The European Parliament on Tuesday passed legislation massively tightening copyright laws on the internet — a move that has been vocally opposed by tech companies, academics, and consumers.

The original draft of the new laws was sent back to the drawing board in July for being too sweeping. A softened version was then drawn up in September. On Tuesday, the directive passed in a 348-274 vote.

Two articles in particular are particularly contentious. Article 11 is sometimes called the “link tax,” and it will require companies such as Google to hold licenses for linking to publishers.

Article 13, meanwhile, requires internet companies such as Reddit to police their platforms for copyright infringements and filter out any offending content. When first proposed, it sparked fears that it could essentially kill off memes.

Before the main vote, European lawmakers voted by a majority of five votes to reject the ability to amend these controversial elements of the directive.

Andrus Ansip, the European Commission’s vice president for the digital single market, welcomed the new laws.

Julia Reda, a member of European Parliament who has campaigned against the laws, said it was a “dark day for internet freedom.”

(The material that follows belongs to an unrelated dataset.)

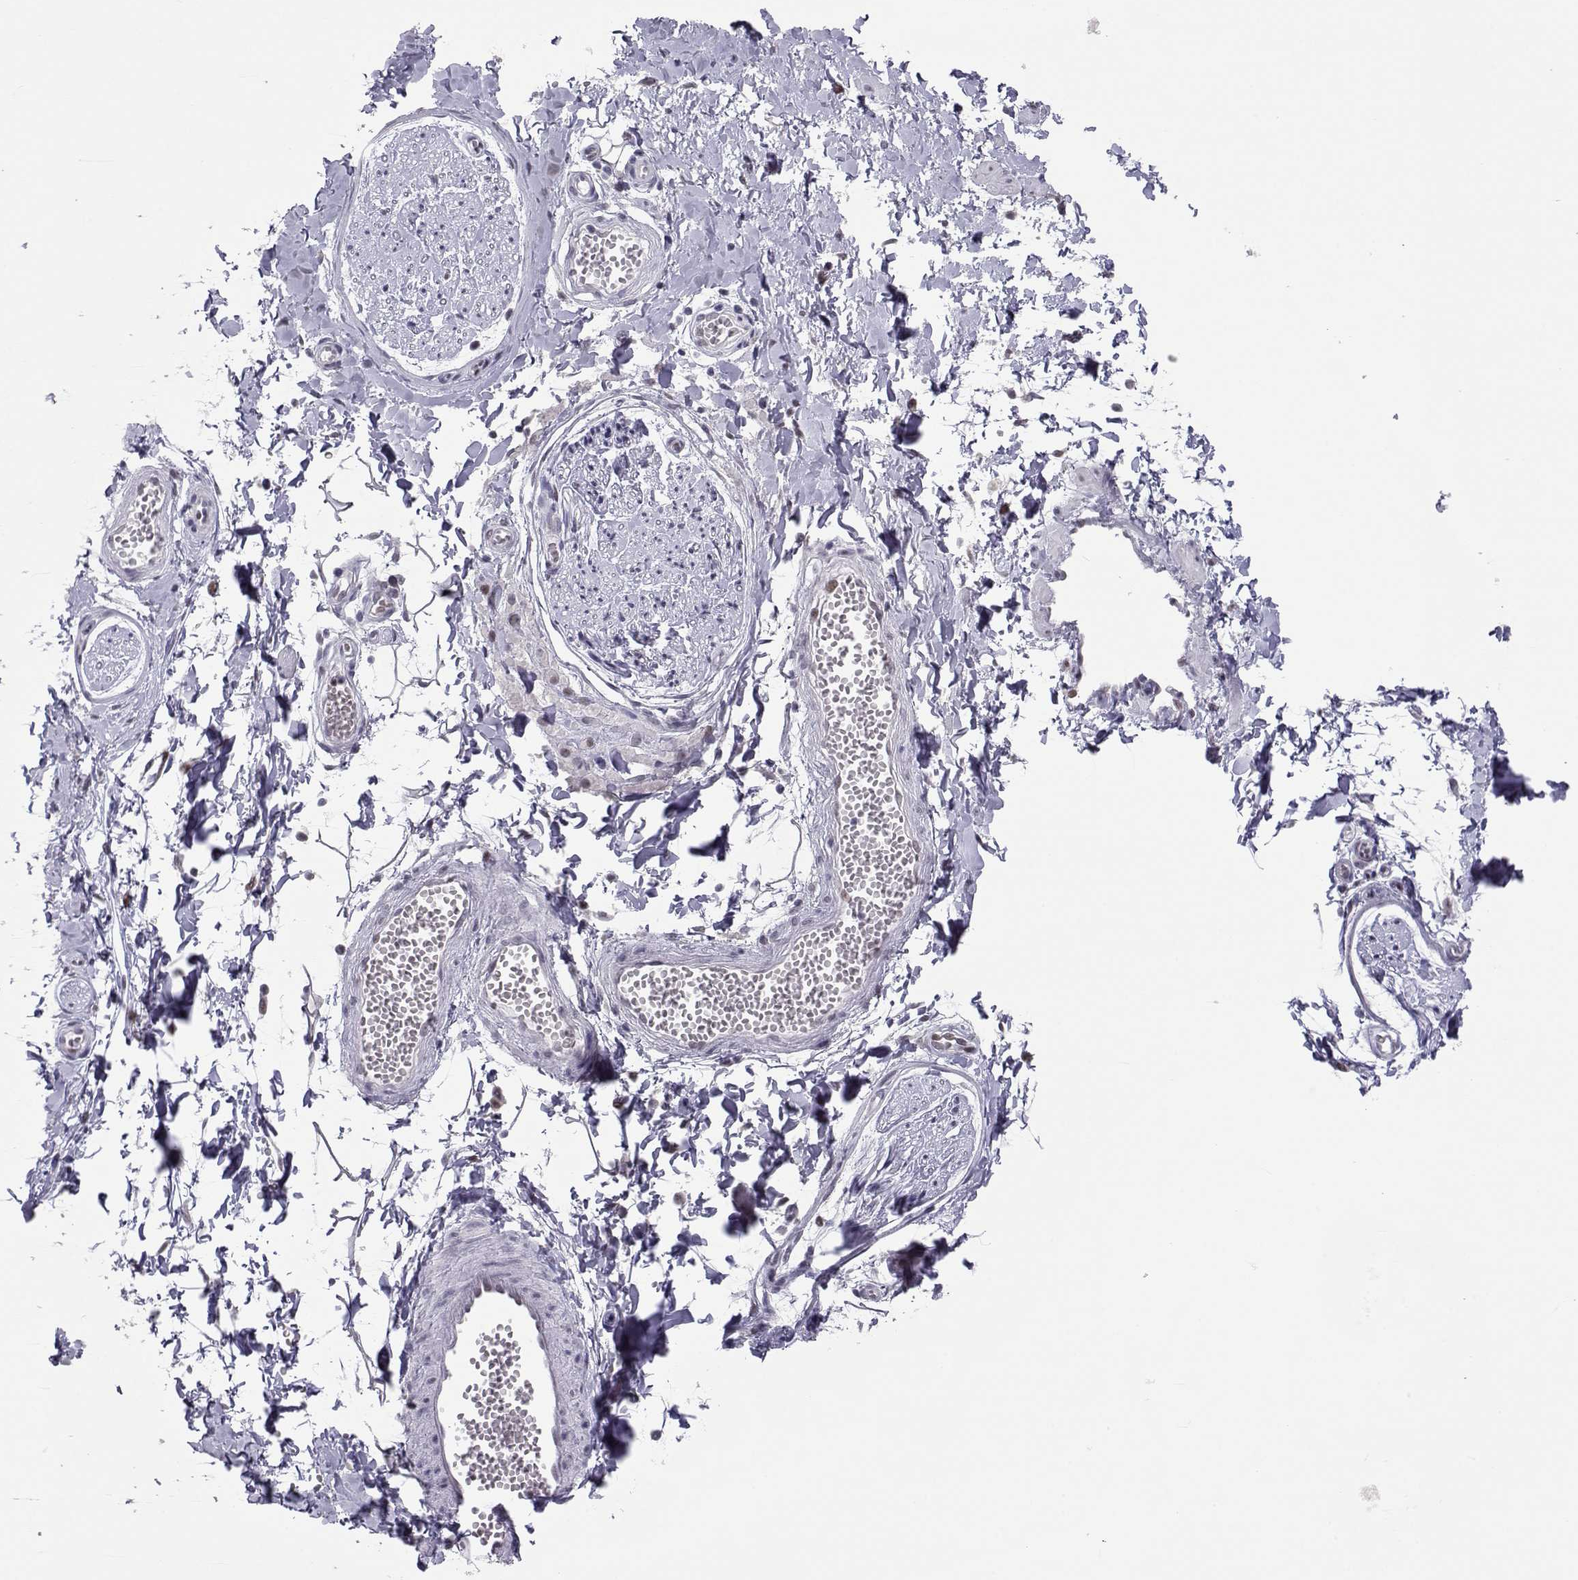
{"staining": {"intensity": "negative", "quantity": "none", "location": "none"}, "tissue": "adipose tissue", "cell_type": "Adipocytes", "image_type": "normal", "snomed": [{"axis": "morphology", "description": "Normal tissue, NOS"}, {"axis": "topography", "description": "Smooth muscle"}, {"axis": "topography", "description": "Peripheral nerve tissue"}], "caption": "Immunohistochemistry (IHC) of unremarkable human adipose tissue reveals no staining in adipocytes. (Brightfield microscopy of DAB (3,3'-diaminobenzidine) immunohistochemistry (IHC) at high magnification).", "gene": "SIX6", "patient": {"sex": "male", "age": 22}}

Google also tweeted its dismay, saying the new laws would cause “legal uncertainty.”

The Wikipedia founder Jimmy Wales said internet users “lost a huge battle today,” while the YouTuber KSI tweeted: “Article 13 has just passed…RIP.”

Reddit, Wikipedia, and PornHub were among those who protested the laws last week, asking users to lobby their representatives in the European Parliament to vote against the measures.

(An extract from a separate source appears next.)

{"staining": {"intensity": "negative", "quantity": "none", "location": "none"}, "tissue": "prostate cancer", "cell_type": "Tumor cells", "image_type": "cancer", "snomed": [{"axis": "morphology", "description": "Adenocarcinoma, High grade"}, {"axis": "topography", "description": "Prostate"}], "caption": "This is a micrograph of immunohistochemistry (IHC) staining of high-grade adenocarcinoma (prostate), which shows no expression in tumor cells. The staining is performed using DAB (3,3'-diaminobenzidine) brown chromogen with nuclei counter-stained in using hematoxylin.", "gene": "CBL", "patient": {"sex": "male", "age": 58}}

Read more: Everyone is panicking about a ‘dreadful’ new law that might kill off the meme and change the internet forever

An EU Copyright Directive protest.
Reuters

Tens of thousands of protesters also took to the streets in Germany and other European countries, including Sweden, Poland, Switzerland, Austria, and Portugal, to campaign against the changes.

On Sunday, a group of 200 European academics wrote a joint statement condemning the proposal.

A major criticism leveled at the new laws is that they will chill online speech. When they were first drafted, some even feared that Article 13 could lead to the extinction of memes.